Mit der melodiösen Streitaxt armiert ist Generalleutnant Karl Logan. Im Gegensatz zu seinen Mitstreitern könnte er noch ein wenig Proteine vertragen. Das würde das Gesamtbild der Band abrunden. Aber ein fähiger Gitarrist ist er. Als Aperitif für das hoffentlich bald erscheinende neue Album ist auf einer Bonus CD der neue Song "King Of Kings" beigefügt. Wie für eine typische Manowar Hymne normal, enthält er alles, was ein Heldenepos so benötigt. Fanfaren, Dramatik, Härte und ein Gitarrensolo. Karl Logan rasselt die Triolen so beschwingt herunter, dass dieses Solo wie die gelungene Vertonung einer "Leichten Reiterei" klingt.

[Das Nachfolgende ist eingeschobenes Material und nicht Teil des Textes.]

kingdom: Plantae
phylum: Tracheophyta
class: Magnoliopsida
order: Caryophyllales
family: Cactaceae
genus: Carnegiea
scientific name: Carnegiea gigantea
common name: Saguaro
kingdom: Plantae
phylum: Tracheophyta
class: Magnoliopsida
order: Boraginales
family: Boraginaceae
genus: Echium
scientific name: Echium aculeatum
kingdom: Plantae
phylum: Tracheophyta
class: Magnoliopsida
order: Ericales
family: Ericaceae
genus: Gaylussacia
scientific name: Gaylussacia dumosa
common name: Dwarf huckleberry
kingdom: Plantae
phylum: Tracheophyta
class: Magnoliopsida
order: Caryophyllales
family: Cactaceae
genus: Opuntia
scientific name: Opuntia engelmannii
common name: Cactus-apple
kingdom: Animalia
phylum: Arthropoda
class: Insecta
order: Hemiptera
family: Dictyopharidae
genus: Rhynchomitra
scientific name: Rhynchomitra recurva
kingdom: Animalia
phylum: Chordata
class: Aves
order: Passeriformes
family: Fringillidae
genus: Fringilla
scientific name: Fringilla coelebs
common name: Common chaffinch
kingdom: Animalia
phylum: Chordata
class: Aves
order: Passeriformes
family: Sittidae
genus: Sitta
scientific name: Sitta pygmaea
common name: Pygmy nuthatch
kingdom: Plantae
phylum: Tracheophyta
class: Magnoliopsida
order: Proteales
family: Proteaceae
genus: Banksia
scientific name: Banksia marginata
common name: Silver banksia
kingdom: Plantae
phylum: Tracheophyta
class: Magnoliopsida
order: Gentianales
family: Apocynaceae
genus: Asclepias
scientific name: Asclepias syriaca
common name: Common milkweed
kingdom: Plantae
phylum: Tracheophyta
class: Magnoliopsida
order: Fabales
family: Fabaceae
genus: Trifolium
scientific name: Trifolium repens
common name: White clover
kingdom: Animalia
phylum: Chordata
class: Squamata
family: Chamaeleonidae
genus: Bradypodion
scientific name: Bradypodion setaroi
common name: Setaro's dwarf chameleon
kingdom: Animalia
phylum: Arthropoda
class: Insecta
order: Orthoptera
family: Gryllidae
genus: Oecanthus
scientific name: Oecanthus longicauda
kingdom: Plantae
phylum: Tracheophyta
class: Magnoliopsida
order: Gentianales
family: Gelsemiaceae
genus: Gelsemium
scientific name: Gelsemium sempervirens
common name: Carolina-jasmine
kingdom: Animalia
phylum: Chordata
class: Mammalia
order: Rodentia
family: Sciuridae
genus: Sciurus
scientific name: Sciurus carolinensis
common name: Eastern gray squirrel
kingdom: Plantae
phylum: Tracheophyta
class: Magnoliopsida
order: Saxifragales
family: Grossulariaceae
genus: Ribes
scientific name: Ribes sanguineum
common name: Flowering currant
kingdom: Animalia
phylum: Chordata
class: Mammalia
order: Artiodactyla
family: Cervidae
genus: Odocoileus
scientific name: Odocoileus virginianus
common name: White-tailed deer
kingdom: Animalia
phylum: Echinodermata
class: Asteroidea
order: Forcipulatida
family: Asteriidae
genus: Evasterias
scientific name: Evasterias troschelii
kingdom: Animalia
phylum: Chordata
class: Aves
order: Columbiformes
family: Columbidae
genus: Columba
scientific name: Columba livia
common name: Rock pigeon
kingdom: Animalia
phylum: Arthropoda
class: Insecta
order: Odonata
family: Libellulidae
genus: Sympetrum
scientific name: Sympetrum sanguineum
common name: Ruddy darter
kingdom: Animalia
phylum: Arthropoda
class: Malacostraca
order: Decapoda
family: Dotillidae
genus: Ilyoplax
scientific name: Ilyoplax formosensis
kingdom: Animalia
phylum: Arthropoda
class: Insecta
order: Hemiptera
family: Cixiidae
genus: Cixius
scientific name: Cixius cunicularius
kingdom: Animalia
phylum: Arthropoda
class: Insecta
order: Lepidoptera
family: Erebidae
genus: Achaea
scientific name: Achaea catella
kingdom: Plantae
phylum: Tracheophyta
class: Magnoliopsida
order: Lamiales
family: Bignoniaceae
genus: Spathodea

"Wheels of fire burn the night, ride across the sky!"
Der Feldzug wird auf der zweiten heißen Scheibe fortgesetzt. Jedem der Kompaniemitglieder wird ein Kapitel unter dem Banner "Four stand as One" gewidmet. Daneben gewährt die Crew Einblicke in ihren Arbeitsalltag und in die Anforderungen an die Logistik. Eben "Behind the scenes"! Solche Dokumentationen auf einer DVD sind zwar nicht besonders innovativ, aber immer wieder gerne gesehen. Übrigens sondert auch das eine oder andere bekannte Gesicht aus der Metal-Szene seinen Senf zu Manowar ab. Natürlich kommen auch wieder Fans zu Wort und ins Bild.
Für alle TV - Puristen sind verschiedene Auftritte der Kampfgruppe in TV-Shows nachzugucken. Viel Sekundärstoff also und damit genau das Richtige für den wahren 'Manowarniac'
"Here once again is a battle to fight. Gathered together for the sound and the might!"
"Hell On Earth IV" gehört in das Kampfgepäck jedes Manowar-Soldaten und wenn auch nur aus Gründen der Vollständigkeit. Ja, irgendwie steht der Fan im Mittelpunkt und die FanIn natürlich auch und zwar auf ganz besondere Art und Weise. Absolut inkorrektes, herzerfrischendes Machogehabe auf zwei prallen DVDs. Herrlich, dass sich heutzutage noch jemand so etwas traut.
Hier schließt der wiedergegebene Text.